Is it your homework?
Can you post a sample of your file? What are other lines? longer or empty?

dayamoon · 04-27-2010, 03:55 PM

ok... its a part of a bigger project.. ive got some files from a folder, deleting any chars except letters, stemming it, delete the stopwords.. n i got to count the different words, but it still remains some gabbage like 1 word letters.. taht i want to remove..

dayamoon · 04-27-2010, 03:58 PM

if [ -d "$*" ]
then
cat "$1"/*.txt > f
file=f
fi
sed "s/--/ /g" < "$file" | sed "s/[-'_]//g" | sed "s/[0-9]//g"| tr -d '=:;-_|"<>.,?!@#*&^[](){}' | tr "[A-Z]" "[a-z]" > ff

./stop.txt "ff" stopwords.txt ffs.txt
gcc stemming.c -o stem; ./stem "ffs.txt"
tr -s "\ " "\n" <"ffs.txts" |grep -v '^$' | sort | uniq -c > Index/Vocabulary.txt

it goes something like this..... but in the Vocabulary.txt i still want to remove those 1-letter word lines

sycamorex · 04-27-2010, 03:59 PM

Can you please put some effort in writing correctly? If I understand your second post correctly, you can do it with 'sed' and the answer is on this page:
http://sed.sourceforge.net/sed1line.txt

sycamorex · 04-27-2010, 04:01 PM

Wouldn't:

Code:

sed -n '/^.\{3\}/p' vocabulary.txt

do the trick?

If you want to make changes permanent, just add the '-i' file.

dayamoon · 04-27-2010, 04:11 PM

Ahhh.. OK i guess i wasn't so clear.. Vocabulary.txt contains also the word frequency... so having 4266 a (a is 4266 times in the file), Sed didn't delete it, maybe because im using bash shell?!?!?

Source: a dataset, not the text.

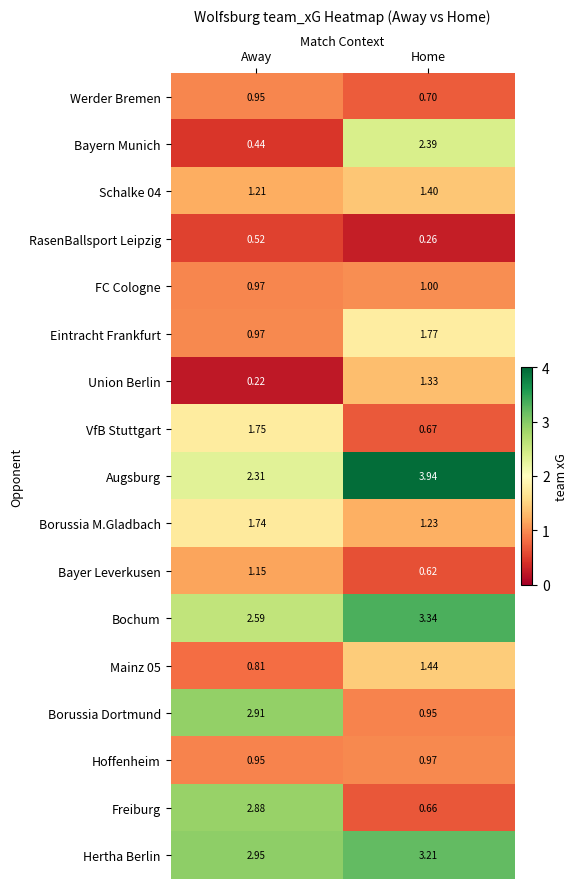

At which category does the chart reach its minimum across all series?

Away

sycamorex · 04-27-2010, 04:14 PM

Quote:

Originally Posted by dayamoon

Ahhh.. OK i guess i wasn't so clear.. Vocabulary.txt contains also the word frequency... so having 4266 a (a is 4266 times in the file), Sed didn't delete it, maybe because im using bash shell?!?!?

Bash is the standard shell in linux and 'sed' is a small tool that runs in Bash.

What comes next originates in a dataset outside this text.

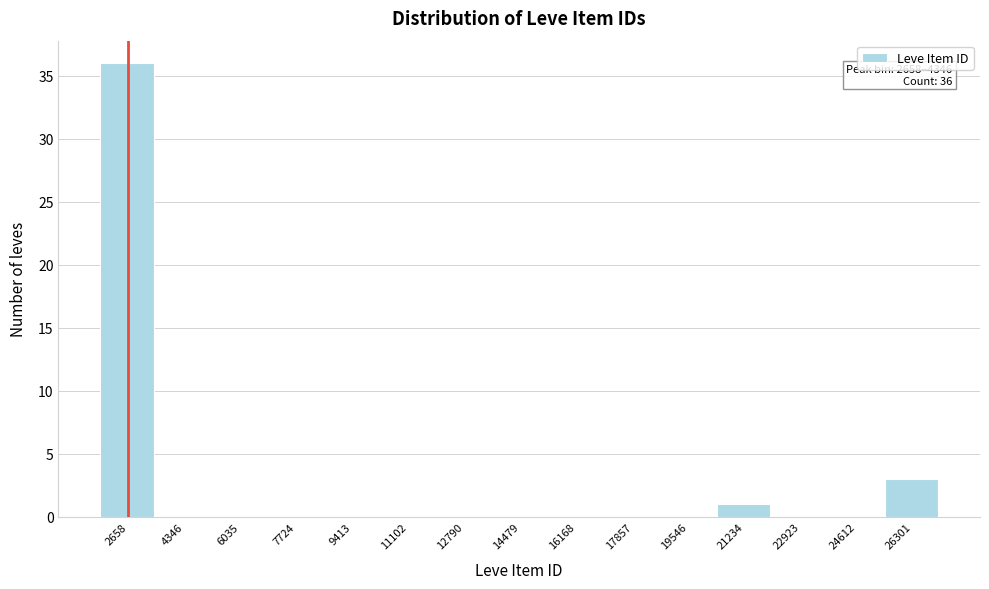

Reading left to right, extract all data points from this chart.

2658=36	4346=0	6035=0	7724=0	9413=0	11102=0	12790=0	14479=0	16168=0	17857=0	19546=0	21234=1	22923=0	24612=0	26301=3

The sed command prints all the lines that are longer than 2 characters. Isn't that what you wanted to achieve?

I'd be easier to post a representative extract of the file.

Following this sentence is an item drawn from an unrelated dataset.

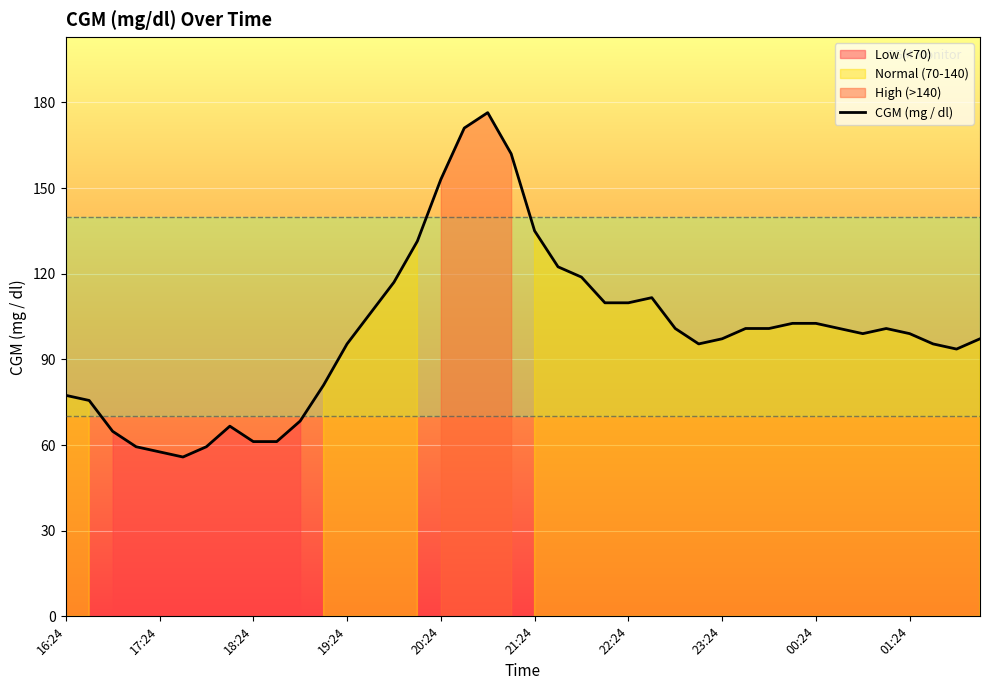

The value of CGM (mg / dl) at 01:24 is 99.0. True or false?

True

MTK358 · 04-27-2010, 04:15 PM

Code:

grep ...

dayamoon · 04-27-2010, 04:19 PM

4266 a
1 aaah
3 ab
14 abandon
1 abash
4 abat
1 abdic
1 abduct
1 abhorr
4 abid
8 abil
25 abinet
1 abject
29 abl
1 ablest
1 abnorm
1 abod
1 abolit
6 abomin
1 aborigin
348 about
49 abov
4 abreast
7 abroad
6 abrupt
20 abruptli
10 absenc

after running $
sed -n '/^.\{3\}/p' Index/Vocabulary.txt >voc.txt
i got the same:

4266 a
1 aaah
3 ab
14 abandon
1 abash
4 abat
1 abdic
1 abduct
1 abhorr
4 abid
8 abil
25 abinet
1 abject
29 abl
1 ablest
1 abnorm
1 abod
1 abolit
6 abomin
1 aborigin
348 about
49 abov
4 abreast
7 abroad
6 abrupt
20 abruptli
10 absenc

sycamorex · 04-27-2010, 04:20 PM

ok, I get what you mean.

MTK358 · 04-27-2010, 04:25 PM

Why did you never say that there was a number before each word?!?

Code:

sed -rn 's:[0-9]* .{3,}:&:p'

dayamoon · 04-27-2010, 04:33 PM

Maybe because at the beggining i said that i wanted to delete a line by the length of a word..
Still no success... but can i get any explanations about the s: &: p ?? what exactly do they do?

Thank you everyone though...

sycamorex · 04-27-2010, 04:36 PM

In that case, try awk:

Code:

awk 'length($2) > 2' vocabulary.txt

dayamoon · 04-27-2010, 04:40 PM

AWW !!! it Worked !! thank you So much !! second column's length.. THANK YOU !!